| Problem details |
For the word "shift", report how many lines of the records below contain it, and nothing more.

| Task inputs |
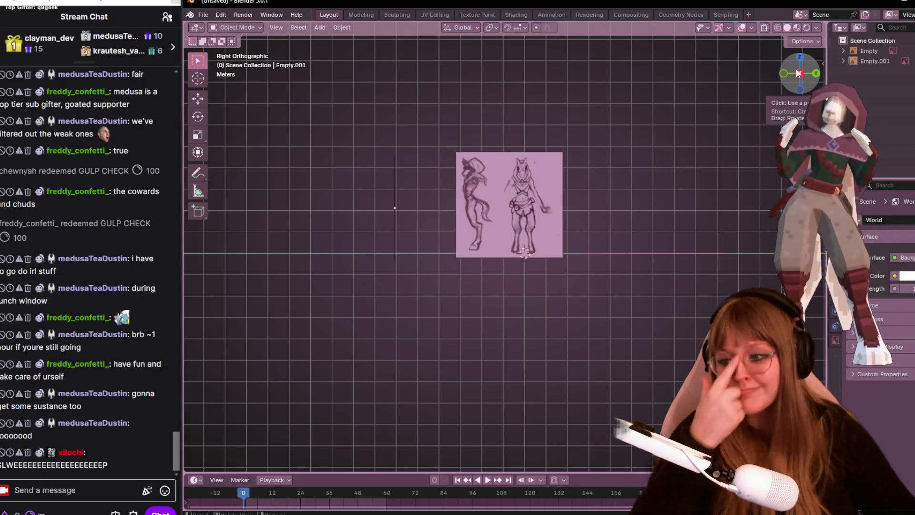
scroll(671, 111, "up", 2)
---
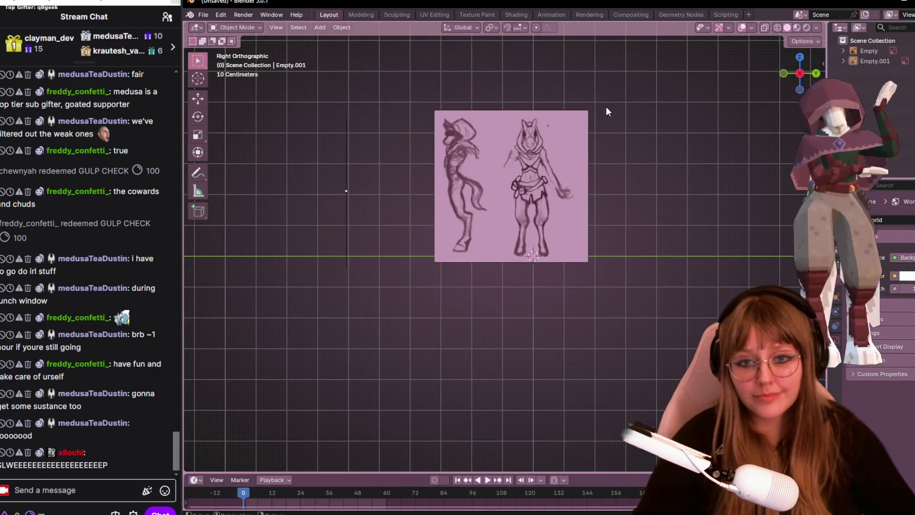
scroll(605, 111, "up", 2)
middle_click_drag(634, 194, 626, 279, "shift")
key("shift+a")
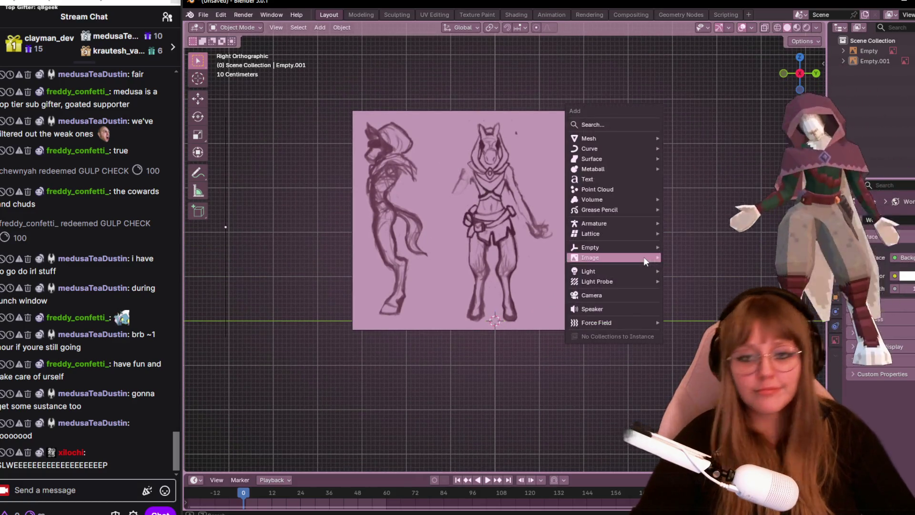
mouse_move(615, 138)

| Solution below |
2